Not every child of my parents feels the same way about them that I do. Some of my brothers and sisters even talk to them still. I don’t. My older sister, Caroline, doesn’t either. The rest do, the other 4 of them. That’s right, there were 6 of us. And before you ask, we aren’t and never have been Mormon. Or Catholic.

The 6 of us will be together again. We will gather to say goodbye to one of the crazies who raised us. I am going to this funeral for them. Because after what we have been through, we still have each other.

Our story is not unique. Our story is not the only time that someone has had a bad relationship with their parents. Our story, unfortunately, is a bit of a cliché. There is an evil step-mother and a father who ignores the truth of the situation.

You might ask if we were abused. The answer to that is not simple. No, we weren’t physically abused; at least, I wasn’t. There were a couple of times our parents crossed a line while “disciplining.” But for the most part, no, we weren’t subjected to repeated physical abuse.

My father, though not physically abusive to most of his children, is a mean man. If you think you know what that word means, you don’t. He was easily angered and his anger made him cruel. He had the ability to take whatever part of you that you were most proud of and use it against you. He used words to hurt his children and make them doubt themselves. He was a man who should not have been a father. He never knew his children, and for whatever reason, he didn’t love them.

His anger wasn’t the worst part of growing up in that house. His mood could be very mellow when he was left to his own devices. However, when combined with his wife, Darla, the result was verbal and mental abuse to 6 underserving children. You see, the main reason these two should never have married had nothing to do with the fact that their children were already related.

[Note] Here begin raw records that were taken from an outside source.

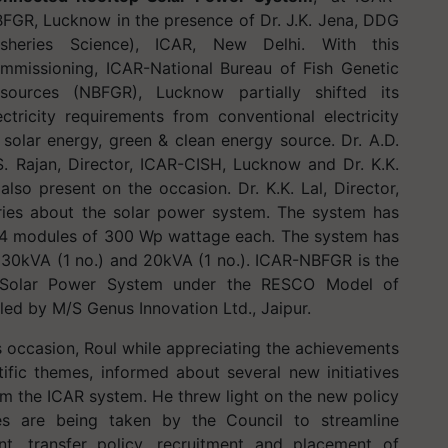
FGR, Lucknow in the presence of Dr. J.K. Jena, DDG
isheries Science), ICAR, New Delhi. With this
mmissioning, ICAR-National Bureau of Fish Genetic
sources (NBFGR), Lucknow partially shifted its
ectricity requirements from conventional electricity
 solar energy, green & clean energy source. Dr. A.D.
S. Rajan, Director, ICAR-CISH, Lucknow and Dr. K.K.
so present on the occasion. Dr. K.K. Lal, Director,
ries about the solar power system. The system has
834 modules of 300 Wp wattage each. The system has
, 30kVA (1 no.) and 20kVA (1 no.). ICAR-NBFGR is the
et Solar Power System under the RESCO Model of
led by M/S Genus Innovation Ltd., Jaipur.
 occasion, Roul while appreciating the achievements
fic themes, informed about several new initiatives
rm the ICAR system. He threw light on the new policy
s are being taken by the Council to streamline
, transfer policy, recruitment and placement of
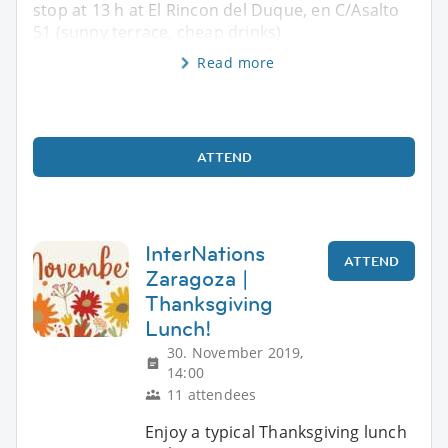
stop at 13 h at El Rincon del Duque, en C/Asalto
51 (sunny terrace, cheap drinks)
Read more
ATTEND
InterNations
ATTEND
Zaragoza |
Thanksgiving
Lunch!
30. November 2019,
14:00
11 attendees
Enjoy a typical Thanksgiving lunch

Yes, I said related, but I will get to that bit later. Ted and Darla should never have married because Ted is a controlling person and Darla is a manipulator. She made him crazy. She played games with him, forced him to tell lies, and manipulated everyone around him.

In fact, for most if not all of their marriage, Ted had every right to be mad at Darla. My dad, afraid of losing Darla like he lost my mother turned his anger on us. All the while, Darla caused more trouble than any one has a right to.

As I’m thinking about my dad, I can’t help dwelling on the past. The flight is giving me time to think about how I got to where I am today. My memories seem jumbled together and get mixed up, but the hollow feeling of years of anger still remains.

I remember reading somewhere that writing is a cowardly art. If that’s so, then this is my cowardly way of pointing fingers and dredging up the past. I’m writing about things I could never discuss with most of my family. There have been times when I’ve tried to tell friends about some of these things, but the meaning doesn’t seem to come across clearly to them. There is no way to truly feel what I felt growing up with Ted and Darla, so you’ll have to take my account of events as they are written.

These reflections are what I like to call a truthful fiction. Parts of it are so true they make my insides ache when I think about them; other parts though fill the holes and make it more palatable – I would say believable, but there is nothing that makes this story entirely believable.